When the records are reproduced, each one must match exactly, and no picture may be kept.

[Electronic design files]
* * * * * * *

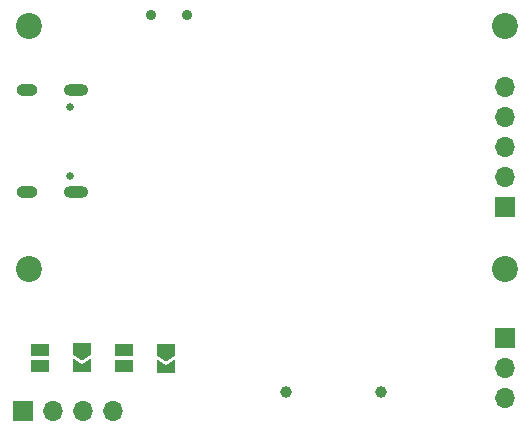
<source format=gbr>
%TF.GenerationSoftware,KiCad,Pcbnew,7.0.8*%
%TF.CreationDate,2024-02-27T14:33:36-06:00*%
%TF.ProjectId,Rickus-CH32V003,5269636b-7573-42d4-9348-333256303033,rev?*%
%TF.SameCoordinates,Original*%
%TF.FileFunction,Soldermask,Bot*%
%TF.FilePolarity,Negative*%
%FSLAX46Y46*%
G04 Gerber Fmt 4.6, Leading zero omitted, Abs format (unit mm)*
G04 Created by KiCad (PCBNEW 7.0.8) date 2024-02-27 14:33:36*
%MOMM*%
%LPD*%
G01*
G04 APERTURE LIST*
G04 Aperture macros list*
%AMFreePoly0*
4,1,6,1.000000,0.000000,0.500000,-0.750000,-0.500000,-0.750000,-0.500000,0.750000,0.500000,0.750000,1.000000,0.000000,1.000000,0.000000,$1*%
%AMFreePoly1*
4,1,6,0.500000,-0.750000,-0.650000,-0.750000,-0.150000,0.000000,-0.650000,0.750000,0.500000,0.750000,0.500000,-0.750000,0.500000,-0.750000,$1*%
G04 Aperture macros list end*
%ADD10R,1.700000X1.700000*%
%ADD11O,1.700000X1.700000*%
%ADD12C,2.200000*%
%ADD13C,1.000000*%
%ADD14C,0.900000*%
%ADD15C,0.650000*%
%ADD16O,2.100000X1.000000*%
%ADD17O,1.800000X1.000000*%
%ADD18FreePoly0,270.000000*%
%ADD19FreePoly1,270.000000*%
%ADD20R,1.500000X1.000000*%
G04 APERTURE END LIST*
D10*
%TO.C,J3*%
X220800000Y-99475000D03*
D11*
X220800000Y-102015000D03*
X220800000Y-104555000D03*
%TD*%
D10*
%TO.C,J2*%
X220850000Y-88330000D03*
D11*
X220850000Y-85790000D03*
X220850000Y-83250000D03*
X220850000Y-80710000D03*
X220850000Y-78170000D03*
%TD*%
D12*
%TO.C,H4*%
X220800000Y-93600000D03*
%TD*%
D10*
%TO.C,J4*%
X180000000Y-105600000D03*
D11*
X182540000Y-105600000D03*
X185080000Y-105600000D03*
X187620000Y-105600000D03*
%TD*%
D13*
%TO.C,J6*%
X202300000Y-104050000D03*
X210300000Y-104050000D03*
%TD*%
D12*
%TO.C,H3*%
X180500000Y-93600000D03*
%TD*%
D14*
%TO.C,SW2*%
X193900000Y-72100000D03*
X190900000Y-72100000D03*
%TD*%
D12*
%TO.C,H1*%
X180500000Y-73000000D03*
%TD*%
D15*
%TO.C,J1*%
X183987500Y-79910000D03*
X183987500Y-85690000D03*
D16*
X184487500Y-78480000D03*
D17*
X180337500Y-78480000D03*
D16*
X184487500Y-87120000D03*
D17*
X180337500Y-87120000D03*
%TD*%
D12*
%TO.C,H2*%
X220800000Y-73000000D03*
%TD*%
D18*
%TO.C,JP1*%
X192100000Y-100425000D03*
D19*
X192100000Y-101875000D03*
%TD*%
D20*
%TO.C,JP4*%
X181450000Y-101800000D03*
X181450000Y-100500000D03*
%TD*%
D18*
%TO.C,JP3*%
X185000000Y-100400000D03*
D19*
X185000000Y-101850000D03*
%TD*%
D20*
%TO.C,JP2*%
X188550000Y-100500000D03*
X188550000Y-101800000D03*
%TD*%
M02*

</source>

* * * * * * *

## Completed exercise:
<source format=gbr>
%TF.GenerationSoftware,KiCad,Pcbnew,7.0.8*%
%TF.CreationDate,2024-02-27T14:33:36-06:00*%
%TF.ProjectId,Rickus-CH32V003,5269636b-7573-42d4-9348-333256303033,rev?*%
%TF.SameCoordinates,Original*%
%TF.FileFunction,Soldermask,Bot*%
%TF.FilePolarity,Negative*%
%FSLAX46Y46*%
G04 Gerber Fmt 4.6, Leading zero omitted, Abs format (unit mm)*
G04 Created by KiCad (PCBNEW 7.0.8) date 2024-02-27 14:33:36*
%MOMM*%
%LPD*%
G01*
G04 APERTURE LIST*
G04 Aperture macros list*
%AMFreePoly0*
4,1,6,1.000000,0.000000,0.500000,-0.750000,-0.500000,-0.750000,-0.500000,0.750000,0.500000,0.750000,1.000000,0.000000,1.000000,0.000000,$1*%
%AMFreePoly1*
4,1,6,0.500000,-0.750000,-0.650000,-0.750000,-0.150000,0.000000,-0.650000,0.750000,0.500000,0.750000,0.500000,-0.750000,0.500000,-0.750000,$1*%
G04 Aperture macros list end*
%ADD10R,1.700000X1.700000*%
%ADD11O,1.700000X1.700000*%
%ADD12C,2.200000*%
%ADD13C,1.000000*%
%ADD14C,0.900000*%
%ADD15C,0.650000*%
%ADD16O,2.100000X1.000000*%
%ADD17O,1.800000X1.000000*%
%ADD18FreePoly0,270.000000*%
%ADD19FreePoly1,270.000000*%
%ADD20R,1.500000X1.000000*%
G04 APERTURE END LIST*
D10*
%TO.C,J3*%
X220800000Y-99475000D03*
D11*
X220800000Y-102015000D03*
X220800000Y-104555000D03*
%TD*%
D10*
%TO.C,J2*%
X220850000Y-88330000D03*
D11*
X220850000Y-85790000D03*
X220850000Y-83250000D03*
X220850000Y-80710000D03*
X220850000Y-78170000D03*
%TD*%
D12*
%TO.C,H4*%
X220800000Y-93600000D03*
%TD*%
D10*
%TO.C,J4*%
X180000000Y-105600000D03*
D11*
X182540000Y-105600000D03*
X185080000Y-105600000D03*
X187620000Y-105600000D03*
%TD*%
D13*
%TO.C,J6*%
X202300000Y-104050000D03*
X210300000Y-104050000D03*
%TD*%
D12*
%TO.C,H3*%
X180500000Y-93600000D03*
%TD*%
D14*
%TO.C,SW2*%
X193900000Y-72100000D03*
X190900000Y-72100000D03*
%TD*%
D12*
%TO.C,H1*%
X180500000Y-73000000D03*
%TD*%
D15*
%TO.C,J1*%
X183987500Y-79910000D03*
X183987500Y-85690000D03*
D16*
X184487500Y-78480000D03*
D17*
X180337500Y-78480000D03*
D16*
X184487500Y-87120000D03*
D17*
X180337500Y-87120000D03*
%TD*%
D12*
%TO.C,H2*%
X220800000Y-73000000D03*
%TD*%
D18*
%TO.C,JP1*%
X192100000Y-100425000D03*
D19*
X192100000Y-101875000D03*
%TD*%
D20*
%TO.C,JP4*%
X181450000Y-101800000D03*
X181450000Y-100500000D03*
%TD*%
D18*
%TO.C,JP3*%
X185000000Y-100400000D03*
D19*
X185000000Y-101850000D03*
%TD*%
D20*
%TO.C,JP2*%
X188550000Y-100500000D03*
X188550000Y-101800000D03*
%TD*%
M02*

</source>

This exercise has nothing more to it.